Marie-Antoinette avait l’âme tendre ; l’amitié était un besoin pour elle. Ce sentiment ne se commande pas ; elle ne l’avait ressenti ni pour son époux, dont elle connaissait bien les vertus, qu’elle estimait, qu’elle vénérait, mais qui n’avait pas ces formes sympathisantes que l’on cherche dans son ami, ni pour aucune des personnes de sa famille[2]. La princesse de Lamballe lui avait plu par la conformité de leurs âges, de leurs goûts, et surtout par cet attachement dont elle lui a depuis donné des preuves aux dépens de sa vie. Mais les ressources de cette princesse, du côté de l’esprit, étaient médiocres, et la Reine, sans cesser de l’aimer, ne tarda pas à sentir que leur amitié ne remplissait pas son cœur.

Le hasard la mit un jour à portée de causer assez longtemps avec la comtesse Jules de Polignac ; elle lui trouva un caractère à la fois doux et ferme, un jugement sain ; leurs conversations se répétèrent, la sympathie agit et elles devinrent amies intimes. Je le dis affirmativement, car je suis convaincu que le sentiment était égal entre elles, autant qu’il peut l’être entre deux caractères dont l’un est vif et l’autre posé presque jusqu’à l’indolence.

On pense bien que la comtesse Jules, telle que je viens de la dépeindre, n’avait aucune ambition personnelle. Aussi, l’amitié de la Reine pour elle n’aurait pas eu d’inconvéniens, si l’éducation de la comtesse n’avait pas été négligée du côté des grands principes ; si des circonstances qu’il serait trop long de rapporter ne lui avaient pas, dès son enfance, inspiré pour la Cour de Louis XV une aversion qui retombait sur les usages mêmes de la Cour ; enfin si elle ne s’était pas, longtemps avant sa faveur, formé une société où il ne se trouvait que trop de personnes ambitieuses et intéressées.

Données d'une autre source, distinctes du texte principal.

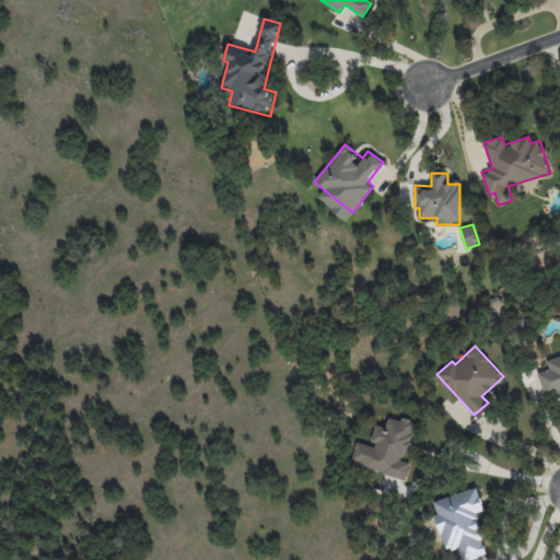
[(559,356),(546,360),(549,370),(537,373),(545,398),(559,393),(559,356)]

Le résultat naturel de la liaison qui venait de se former devait

  1. Il est très vrai que le comte de Provence ne fréquenta jamais la société des Polignac, où il était aussi peu goûté que son frère le comte d’Artois y était aimé. E. D.
  2. Je prie mes lecteurs de faire attention que je parle ici de l’année 1775 et que la solide et touchante union que l’on a vue entre les personnes de la famille royale n’a eu lieu que depuis. — Note du Roi.